The question of how many drivers in Britain have the experience of regular road cycling interests me. It feeds straight into the 'us v them' debate. How divided are we? How common is relevant cycling experience with drivers?
Is our society really one where drivers exclusively drive, or does the majority have on-road cycling experience? Hence know what it feels like and hence understand how to behave around a person on a bicycle.
To find out, I needn't go far. A simple look at the Department of Transport's National Travel survey (NTS) does the trick. It's most recent issue (2011) released travel data for 2009. (If anyone knows why it takes two years to release data, please let me know!)
In any case... let me tell you it's not looking rosy for the we-are-all-good-friends-we-share-the-same-experience camp.
Cycling makes up 2% of all trips.
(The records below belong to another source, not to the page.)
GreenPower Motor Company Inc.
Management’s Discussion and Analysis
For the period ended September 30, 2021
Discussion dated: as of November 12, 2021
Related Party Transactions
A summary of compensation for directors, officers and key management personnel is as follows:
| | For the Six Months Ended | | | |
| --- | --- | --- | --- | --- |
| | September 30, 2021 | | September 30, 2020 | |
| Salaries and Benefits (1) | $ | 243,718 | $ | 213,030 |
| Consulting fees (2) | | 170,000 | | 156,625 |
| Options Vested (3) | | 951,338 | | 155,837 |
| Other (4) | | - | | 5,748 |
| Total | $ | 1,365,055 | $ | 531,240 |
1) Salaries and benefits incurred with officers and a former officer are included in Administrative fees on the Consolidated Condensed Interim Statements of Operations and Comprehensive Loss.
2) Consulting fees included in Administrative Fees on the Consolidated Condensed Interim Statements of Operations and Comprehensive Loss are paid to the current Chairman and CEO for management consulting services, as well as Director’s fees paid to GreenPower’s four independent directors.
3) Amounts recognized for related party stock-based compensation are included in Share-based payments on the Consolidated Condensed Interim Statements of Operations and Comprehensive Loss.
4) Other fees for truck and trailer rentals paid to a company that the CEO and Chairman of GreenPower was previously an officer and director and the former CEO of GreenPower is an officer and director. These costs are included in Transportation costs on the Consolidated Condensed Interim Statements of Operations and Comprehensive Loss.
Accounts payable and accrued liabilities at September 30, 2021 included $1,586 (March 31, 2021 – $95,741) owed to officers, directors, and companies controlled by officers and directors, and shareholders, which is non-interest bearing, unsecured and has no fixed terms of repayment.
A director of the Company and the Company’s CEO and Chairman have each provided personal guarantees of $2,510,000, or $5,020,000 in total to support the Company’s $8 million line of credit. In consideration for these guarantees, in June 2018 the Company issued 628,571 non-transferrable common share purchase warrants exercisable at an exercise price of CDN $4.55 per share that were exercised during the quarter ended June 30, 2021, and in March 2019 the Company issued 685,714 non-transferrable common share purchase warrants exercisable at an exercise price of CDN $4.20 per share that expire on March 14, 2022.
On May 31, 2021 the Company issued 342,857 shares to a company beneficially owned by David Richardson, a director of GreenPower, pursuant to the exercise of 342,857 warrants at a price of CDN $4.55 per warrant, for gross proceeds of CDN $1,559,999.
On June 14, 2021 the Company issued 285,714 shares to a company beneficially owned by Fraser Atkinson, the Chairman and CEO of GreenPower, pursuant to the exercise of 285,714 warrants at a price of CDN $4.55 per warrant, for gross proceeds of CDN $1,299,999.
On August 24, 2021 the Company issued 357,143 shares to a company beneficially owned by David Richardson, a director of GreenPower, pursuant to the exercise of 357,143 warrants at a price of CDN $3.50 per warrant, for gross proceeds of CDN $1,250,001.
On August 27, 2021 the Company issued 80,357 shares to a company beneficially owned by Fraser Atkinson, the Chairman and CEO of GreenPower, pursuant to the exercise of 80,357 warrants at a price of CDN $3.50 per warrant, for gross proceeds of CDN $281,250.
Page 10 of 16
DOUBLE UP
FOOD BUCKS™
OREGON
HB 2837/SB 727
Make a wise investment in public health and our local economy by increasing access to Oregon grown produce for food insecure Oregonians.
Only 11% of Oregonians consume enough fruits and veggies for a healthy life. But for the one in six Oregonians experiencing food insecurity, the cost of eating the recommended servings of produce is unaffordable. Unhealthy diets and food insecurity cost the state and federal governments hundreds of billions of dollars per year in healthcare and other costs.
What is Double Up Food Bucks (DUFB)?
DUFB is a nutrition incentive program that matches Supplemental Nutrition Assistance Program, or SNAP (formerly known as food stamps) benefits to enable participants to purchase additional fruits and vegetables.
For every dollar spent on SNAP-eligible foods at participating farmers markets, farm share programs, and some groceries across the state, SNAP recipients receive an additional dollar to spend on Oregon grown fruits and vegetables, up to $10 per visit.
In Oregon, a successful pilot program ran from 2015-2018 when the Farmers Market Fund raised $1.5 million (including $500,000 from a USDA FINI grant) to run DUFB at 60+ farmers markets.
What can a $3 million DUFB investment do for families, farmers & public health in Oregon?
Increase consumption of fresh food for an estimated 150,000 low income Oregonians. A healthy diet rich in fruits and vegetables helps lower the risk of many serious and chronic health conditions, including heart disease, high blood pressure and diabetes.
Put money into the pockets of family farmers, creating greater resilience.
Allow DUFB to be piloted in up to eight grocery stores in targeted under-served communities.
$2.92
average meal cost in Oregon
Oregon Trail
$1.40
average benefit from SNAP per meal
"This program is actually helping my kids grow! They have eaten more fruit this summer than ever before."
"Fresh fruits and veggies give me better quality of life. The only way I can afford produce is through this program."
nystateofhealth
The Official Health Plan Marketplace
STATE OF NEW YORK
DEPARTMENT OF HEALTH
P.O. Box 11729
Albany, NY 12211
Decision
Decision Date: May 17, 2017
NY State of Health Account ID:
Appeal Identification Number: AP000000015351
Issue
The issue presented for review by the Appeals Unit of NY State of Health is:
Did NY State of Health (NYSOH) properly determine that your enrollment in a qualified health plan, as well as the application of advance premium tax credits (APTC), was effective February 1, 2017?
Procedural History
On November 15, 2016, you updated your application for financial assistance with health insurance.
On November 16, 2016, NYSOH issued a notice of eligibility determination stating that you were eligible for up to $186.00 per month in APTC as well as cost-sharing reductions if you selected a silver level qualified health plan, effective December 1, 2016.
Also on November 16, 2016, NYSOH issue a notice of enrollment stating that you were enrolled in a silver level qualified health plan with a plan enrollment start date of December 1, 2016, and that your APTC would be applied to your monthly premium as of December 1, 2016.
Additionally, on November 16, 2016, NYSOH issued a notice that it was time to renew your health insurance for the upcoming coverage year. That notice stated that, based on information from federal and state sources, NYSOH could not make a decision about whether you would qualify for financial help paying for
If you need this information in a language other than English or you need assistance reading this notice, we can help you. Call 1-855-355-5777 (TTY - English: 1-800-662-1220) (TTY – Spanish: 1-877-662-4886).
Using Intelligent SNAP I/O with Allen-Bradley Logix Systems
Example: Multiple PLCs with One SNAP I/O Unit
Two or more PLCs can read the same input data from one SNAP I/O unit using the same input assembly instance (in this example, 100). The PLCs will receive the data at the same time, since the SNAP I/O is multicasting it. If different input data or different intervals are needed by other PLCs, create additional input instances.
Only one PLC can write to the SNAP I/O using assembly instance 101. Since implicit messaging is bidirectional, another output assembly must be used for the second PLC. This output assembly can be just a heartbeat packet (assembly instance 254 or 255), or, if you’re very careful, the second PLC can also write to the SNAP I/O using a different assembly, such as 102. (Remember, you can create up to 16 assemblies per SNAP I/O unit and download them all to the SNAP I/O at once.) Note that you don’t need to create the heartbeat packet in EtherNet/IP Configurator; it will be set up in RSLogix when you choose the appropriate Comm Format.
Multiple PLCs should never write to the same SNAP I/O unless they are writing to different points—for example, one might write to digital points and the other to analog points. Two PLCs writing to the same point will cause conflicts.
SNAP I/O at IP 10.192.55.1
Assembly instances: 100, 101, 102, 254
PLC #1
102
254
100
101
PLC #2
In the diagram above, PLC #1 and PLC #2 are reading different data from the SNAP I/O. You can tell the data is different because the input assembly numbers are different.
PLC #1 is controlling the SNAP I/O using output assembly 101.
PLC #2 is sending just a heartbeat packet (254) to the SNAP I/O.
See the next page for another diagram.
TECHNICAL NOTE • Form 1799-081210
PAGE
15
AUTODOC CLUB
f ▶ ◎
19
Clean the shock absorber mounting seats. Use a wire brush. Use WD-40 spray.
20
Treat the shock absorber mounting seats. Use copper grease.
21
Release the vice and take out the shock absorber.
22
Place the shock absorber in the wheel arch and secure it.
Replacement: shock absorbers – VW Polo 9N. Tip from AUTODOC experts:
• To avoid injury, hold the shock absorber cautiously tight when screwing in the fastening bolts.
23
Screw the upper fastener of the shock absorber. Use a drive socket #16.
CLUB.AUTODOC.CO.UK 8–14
With around 1,000 trips per person per year, that makes 20 cycle trips per person per year. Equating to one bike trip in a fortnight. Oh, my! I would not call that regular cycling!
And it's getting worse when you start taking into account this...
1) To give more detail, consideration could be given to the distribution of cycle trips. Some people may cycle more (are dedicated cyclists or have even reduced or totally forgone car use altogether) that means that some drivers cycle even less.
2) The one cycled trip a fortnight does also not take into account whether it's on- or off-road. For all we know, it might well be a journey where you are free to choose your route, call it a leisure trip (as opposed to utility journey to work, shops etc). People would tend to stay off-road on traffic-free tracks then.
In conclusion to the question whether UK drivers have regular on-road cycling experience, the simple answer is "Nope, they damn well have not".
Next time a drivers tells you he* is a keen cyclist too (and that some of his best friends are cyclists), ask him how much he uses his bike, when he's last clambered on it, and where he cycles.
Sorry to break it to you like this:
On our roads it really IS us v them. If we continue our chummy we-are-all-friends approach, we'll keep getting laughed at. It's never been a plain playing field. We are 'at war with the motorist' (as well as the status quo, oil corporations, the political and economic system).
Or she, for total inclusion. Fewer women than men cycle... a women driver therefore is rather unlikely to cycle, even less likely she cycles regularly, and on the road.